TASK TO COMPLETE:
Collect every line in the data below that contains the string "visualSharp".

Stored items
----

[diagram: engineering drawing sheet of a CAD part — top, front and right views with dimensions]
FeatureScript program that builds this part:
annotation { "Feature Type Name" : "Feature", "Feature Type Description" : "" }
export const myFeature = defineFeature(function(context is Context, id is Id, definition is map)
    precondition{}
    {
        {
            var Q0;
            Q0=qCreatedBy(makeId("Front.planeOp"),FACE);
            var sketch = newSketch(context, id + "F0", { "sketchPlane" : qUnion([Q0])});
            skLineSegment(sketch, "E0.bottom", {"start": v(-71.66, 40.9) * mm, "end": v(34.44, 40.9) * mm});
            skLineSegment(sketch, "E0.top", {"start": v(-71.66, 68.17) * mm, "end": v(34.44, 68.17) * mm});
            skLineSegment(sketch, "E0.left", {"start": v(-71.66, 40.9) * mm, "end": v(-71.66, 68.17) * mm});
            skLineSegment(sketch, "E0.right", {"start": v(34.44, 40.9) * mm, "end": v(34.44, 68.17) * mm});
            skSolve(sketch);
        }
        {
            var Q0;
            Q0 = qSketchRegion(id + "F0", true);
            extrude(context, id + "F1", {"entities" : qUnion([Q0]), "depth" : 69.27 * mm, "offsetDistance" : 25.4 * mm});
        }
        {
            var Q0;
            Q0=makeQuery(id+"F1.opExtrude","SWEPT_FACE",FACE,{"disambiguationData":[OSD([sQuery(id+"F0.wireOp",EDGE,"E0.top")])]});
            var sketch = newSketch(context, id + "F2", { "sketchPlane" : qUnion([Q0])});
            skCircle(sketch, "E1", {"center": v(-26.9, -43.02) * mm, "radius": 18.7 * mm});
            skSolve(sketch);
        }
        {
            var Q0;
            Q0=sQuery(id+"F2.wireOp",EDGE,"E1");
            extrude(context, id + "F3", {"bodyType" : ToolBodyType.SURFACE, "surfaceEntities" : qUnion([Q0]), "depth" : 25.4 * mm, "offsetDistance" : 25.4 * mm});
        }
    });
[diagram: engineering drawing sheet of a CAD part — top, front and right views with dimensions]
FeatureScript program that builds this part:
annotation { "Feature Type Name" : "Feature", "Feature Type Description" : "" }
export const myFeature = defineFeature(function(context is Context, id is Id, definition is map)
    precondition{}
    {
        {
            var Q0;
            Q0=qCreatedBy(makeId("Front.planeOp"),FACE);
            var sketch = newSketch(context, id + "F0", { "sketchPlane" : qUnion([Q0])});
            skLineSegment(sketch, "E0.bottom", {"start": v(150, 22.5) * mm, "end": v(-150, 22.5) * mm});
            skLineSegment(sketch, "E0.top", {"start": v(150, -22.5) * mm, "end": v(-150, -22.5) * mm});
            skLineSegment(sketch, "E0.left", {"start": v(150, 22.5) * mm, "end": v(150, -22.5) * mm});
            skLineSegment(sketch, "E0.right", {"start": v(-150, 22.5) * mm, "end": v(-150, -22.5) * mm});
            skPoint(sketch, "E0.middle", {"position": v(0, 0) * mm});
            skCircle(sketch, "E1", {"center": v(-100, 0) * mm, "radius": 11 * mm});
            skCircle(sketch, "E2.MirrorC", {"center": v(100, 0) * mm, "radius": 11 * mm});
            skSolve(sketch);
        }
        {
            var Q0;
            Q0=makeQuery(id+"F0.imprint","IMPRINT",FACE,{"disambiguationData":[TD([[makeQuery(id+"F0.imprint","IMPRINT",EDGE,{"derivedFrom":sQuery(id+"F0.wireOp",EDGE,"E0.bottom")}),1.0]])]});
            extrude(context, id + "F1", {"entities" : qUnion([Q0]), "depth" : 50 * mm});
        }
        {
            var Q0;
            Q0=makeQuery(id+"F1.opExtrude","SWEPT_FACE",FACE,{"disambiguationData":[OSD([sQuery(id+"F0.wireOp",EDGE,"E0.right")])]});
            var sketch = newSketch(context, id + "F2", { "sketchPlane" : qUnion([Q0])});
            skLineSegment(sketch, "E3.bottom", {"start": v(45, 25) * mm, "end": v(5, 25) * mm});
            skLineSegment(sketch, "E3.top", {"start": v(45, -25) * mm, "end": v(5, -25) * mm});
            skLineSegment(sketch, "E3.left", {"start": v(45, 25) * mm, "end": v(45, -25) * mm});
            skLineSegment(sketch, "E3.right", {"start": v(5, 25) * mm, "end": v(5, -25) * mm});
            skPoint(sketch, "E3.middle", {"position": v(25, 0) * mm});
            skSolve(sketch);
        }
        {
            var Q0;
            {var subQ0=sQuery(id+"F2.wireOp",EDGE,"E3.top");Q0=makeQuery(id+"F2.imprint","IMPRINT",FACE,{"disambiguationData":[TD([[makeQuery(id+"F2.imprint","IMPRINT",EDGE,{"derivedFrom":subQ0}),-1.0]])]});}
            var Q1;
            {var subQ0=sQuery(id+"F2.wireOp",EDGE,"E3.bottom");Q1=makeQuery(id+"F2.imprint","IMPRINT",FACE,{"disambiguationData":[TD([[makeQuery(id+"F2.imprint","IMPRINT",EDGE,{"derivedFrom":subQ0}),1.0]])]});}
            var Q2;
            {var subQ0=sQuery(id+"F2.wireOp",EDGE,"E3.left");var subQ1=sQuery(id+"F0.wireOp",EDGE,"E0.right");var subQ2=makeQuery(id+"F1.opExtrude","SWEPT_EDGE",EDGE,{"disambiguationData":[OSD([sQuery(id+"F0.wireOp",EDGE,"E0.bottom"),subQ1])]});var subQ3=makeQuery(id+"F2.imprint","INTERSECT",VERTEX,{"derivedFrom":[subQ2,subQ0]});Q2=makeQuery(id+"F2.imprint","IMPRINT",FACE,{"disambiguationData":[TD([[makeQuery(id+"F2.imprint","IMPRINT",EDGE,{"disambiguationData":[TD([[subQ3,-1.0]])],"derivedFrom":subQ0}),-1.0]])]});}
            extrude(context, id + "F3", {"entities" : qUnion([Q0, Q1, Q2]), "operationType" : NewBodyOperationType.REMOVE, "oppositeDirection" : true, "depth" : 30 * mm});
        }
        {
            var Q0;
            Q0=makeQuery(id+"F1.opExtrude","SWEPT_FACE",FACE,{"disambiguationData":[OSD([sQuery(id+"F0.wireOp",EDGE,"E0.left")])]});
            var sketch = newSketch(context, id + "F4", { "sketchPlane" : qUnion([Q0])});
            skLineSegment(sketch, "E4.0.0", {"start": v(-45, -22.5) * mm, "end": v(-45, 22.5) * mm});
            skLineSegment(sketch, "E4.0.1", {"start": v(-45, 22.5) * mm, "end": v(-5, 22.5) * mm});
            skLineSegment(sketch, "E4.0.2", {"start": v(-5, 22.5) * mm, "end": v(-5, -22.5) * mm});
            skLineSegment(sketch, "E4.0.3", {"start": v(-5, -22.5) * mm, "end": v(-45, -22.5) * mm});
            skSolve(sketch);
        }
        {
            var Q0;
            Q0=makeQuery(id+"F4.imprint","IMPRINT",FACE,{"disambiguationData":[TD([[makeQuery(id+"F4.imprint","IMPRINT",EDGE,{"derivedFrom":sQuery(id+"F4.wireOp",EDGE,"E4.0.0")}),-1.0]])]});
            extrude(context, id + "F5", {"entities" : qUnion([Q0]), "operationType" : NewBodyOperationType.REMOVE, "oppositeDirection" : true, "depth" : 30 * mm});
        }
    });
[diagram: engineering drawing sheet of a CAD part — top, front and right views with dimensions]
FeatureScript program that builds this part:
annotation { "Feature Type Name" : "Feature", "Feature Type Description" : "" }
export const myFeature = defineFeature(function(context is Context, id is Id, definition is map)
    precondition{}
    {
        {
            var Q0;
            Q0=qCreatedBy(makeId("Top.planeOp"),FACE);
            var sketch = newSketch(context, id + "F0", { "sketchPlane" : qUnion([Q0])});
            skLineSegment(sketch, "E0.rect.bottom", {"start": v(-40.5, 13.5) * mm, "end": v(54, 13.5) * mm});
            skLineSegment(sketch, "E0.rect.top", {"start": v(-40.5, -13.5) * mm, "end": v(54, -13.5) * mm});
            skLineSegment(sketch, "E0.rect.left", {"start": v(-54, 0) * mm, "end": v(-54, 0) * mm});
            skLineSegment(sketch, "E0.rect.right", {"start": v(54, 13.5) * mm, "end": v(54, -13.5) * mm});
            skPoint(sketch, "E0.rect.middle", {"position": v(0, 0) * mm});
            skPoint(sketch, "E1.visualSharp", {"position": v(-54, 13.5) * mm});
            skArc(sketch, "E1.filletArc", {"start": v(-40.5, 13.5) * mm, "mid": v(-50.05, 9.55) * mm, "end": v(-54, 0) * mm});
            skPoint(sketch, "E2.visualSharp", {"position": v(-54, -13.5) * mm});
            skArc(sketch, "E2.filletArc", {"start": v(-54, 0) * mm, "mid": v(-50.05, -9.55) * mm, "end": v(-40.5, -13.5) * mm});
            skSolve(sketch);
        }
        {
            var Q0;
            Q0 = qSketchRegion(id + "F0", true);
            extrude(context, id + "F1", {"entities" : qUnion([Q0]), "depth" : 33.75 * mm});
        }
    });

----

WORKED SOLUTION:
            skPoint(sketch, "E1.visualSharp", {"position": v(-54, 13.5) * mm});
            skPoint(sketch, "E2.visualSharp", {"position": v(-54, -13.5) * mm});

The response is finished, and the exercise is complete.